> **Work to be completed**: Only the lines from the start of the entries through the line with "Fogão 5 Queimadores Branco (76bsp)" are wanted; please output them exactly.

> **Extracted records**:

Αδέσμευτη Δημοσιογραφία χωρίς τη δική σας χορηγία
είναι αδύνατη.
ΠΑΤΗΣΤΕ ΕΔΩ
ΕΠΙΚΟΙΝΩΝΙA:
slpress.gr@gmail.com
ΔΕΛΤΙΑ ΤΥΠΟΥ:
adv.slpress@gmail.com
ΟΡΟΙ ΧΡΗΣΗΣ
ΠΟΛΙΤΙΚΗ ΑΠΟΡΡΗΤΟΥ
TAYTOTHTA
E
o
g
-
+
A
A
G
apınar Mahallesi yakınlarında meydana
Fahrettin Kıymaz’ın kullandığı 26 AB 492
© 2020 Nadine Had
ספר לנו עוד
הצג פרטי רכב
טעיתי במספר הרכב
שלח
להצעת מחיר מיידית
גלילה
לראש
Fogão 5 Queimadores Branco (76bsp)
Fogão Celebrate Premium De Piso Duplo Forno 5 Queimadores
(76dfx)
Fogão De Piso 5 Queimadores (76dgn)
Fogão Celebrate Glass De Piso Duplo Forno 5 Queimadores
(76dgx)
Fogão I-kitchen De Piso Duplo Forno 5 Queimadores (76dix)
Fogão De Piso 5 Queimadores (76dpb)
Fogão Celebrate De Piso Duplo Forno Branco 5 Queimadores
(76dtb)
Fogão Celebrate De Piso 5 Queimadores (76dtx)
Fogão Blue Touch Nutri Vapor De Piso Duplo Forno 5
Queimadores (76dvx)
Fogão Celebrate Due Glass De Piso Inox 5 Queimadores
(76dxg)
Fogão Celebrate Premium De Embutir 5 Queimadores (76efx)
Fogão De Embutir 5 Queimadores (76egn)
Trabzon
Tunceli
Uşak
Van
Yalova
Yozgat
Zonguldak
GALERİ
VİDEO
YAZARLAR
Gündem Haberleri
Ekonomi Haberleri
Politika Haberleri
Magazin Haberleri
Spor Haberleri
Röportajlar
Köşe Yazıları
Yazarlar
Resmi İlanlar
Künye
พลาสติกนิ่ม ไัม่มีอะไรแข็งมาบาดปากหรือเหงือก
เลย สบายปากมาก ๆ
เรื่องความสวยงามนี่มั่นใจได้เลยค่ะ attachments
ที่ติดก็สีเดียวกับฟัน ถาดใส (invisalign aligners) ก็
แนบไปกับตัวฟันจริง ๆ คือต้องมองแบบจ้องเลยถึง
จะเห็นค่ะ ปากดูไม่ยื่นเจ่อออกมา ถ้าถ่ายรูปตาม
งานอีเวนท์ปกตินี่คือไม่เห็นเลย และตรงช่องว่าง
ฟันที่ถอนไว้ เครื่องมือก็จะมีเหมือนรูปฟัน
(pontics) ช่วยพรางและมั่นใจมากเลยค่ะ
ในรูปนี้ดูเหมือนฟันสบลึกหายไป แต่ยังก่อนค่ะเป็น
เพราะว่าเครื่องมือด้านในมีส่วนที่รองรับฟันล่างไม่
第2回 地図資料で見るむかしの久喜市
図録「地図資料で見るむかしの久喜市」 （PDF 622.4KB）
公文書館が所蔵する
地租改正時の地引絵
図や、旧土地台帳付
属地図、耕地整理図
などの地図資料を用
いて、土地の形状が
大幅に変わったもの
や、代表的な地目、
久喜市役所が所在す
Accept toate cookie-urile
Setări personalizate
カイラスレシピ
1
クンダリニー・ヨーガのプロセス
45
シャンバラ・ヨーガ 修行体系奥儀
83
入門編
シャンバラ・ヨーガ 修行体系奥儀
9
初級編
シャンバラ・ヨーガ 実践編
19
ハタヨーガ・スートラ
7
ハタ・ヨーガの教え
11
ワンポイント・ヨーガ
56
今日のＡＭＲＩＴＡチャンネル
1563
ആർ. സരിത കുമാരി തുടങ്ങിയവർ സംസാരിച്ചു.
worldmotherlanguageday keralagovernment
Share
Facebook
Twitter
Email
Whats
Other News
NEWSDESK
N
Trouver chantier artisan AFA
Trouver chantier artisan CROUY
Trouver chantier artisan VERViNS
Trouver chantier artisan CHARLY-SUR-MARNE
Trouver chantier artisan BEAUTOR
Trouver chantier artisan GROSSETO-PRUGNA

> **Expected answer**:
Αδέσμευτη Δημοσιογραφία χωρίς τη δική σας χορηγία
είναι αδύνατη.
ΠΑΤΗΣΤΕ ΕΔΩ
ΕΠΙΚΟΙΝΩΝΙA:
slpress.gr@gmail.com
ΔΕΛΤΙΑ ΤΥΠΟΥ:
adv.slpress@gmail.com
ΟΡΟΙ ΧΡΗΣΗΣ
ΠΟΛΙΤΙΚΗ ΑΠΟΡΡΗΤΟΥ
TAYTOTHTA
E
o
g
-
+
A
A
G
apınar Mahallesi yakınlarında meydana
Fahrettin Kıymaz’ın kullandığı 26 AB 492
© 2020 Nadine Had
ספר לנו עוד
הצג פרטי רכב
טעיתי במספר הרכב
שלח
להצעת מחיר מיידית
גלילה
לראש
Fogão 5 Queimadores Branco (76bsp)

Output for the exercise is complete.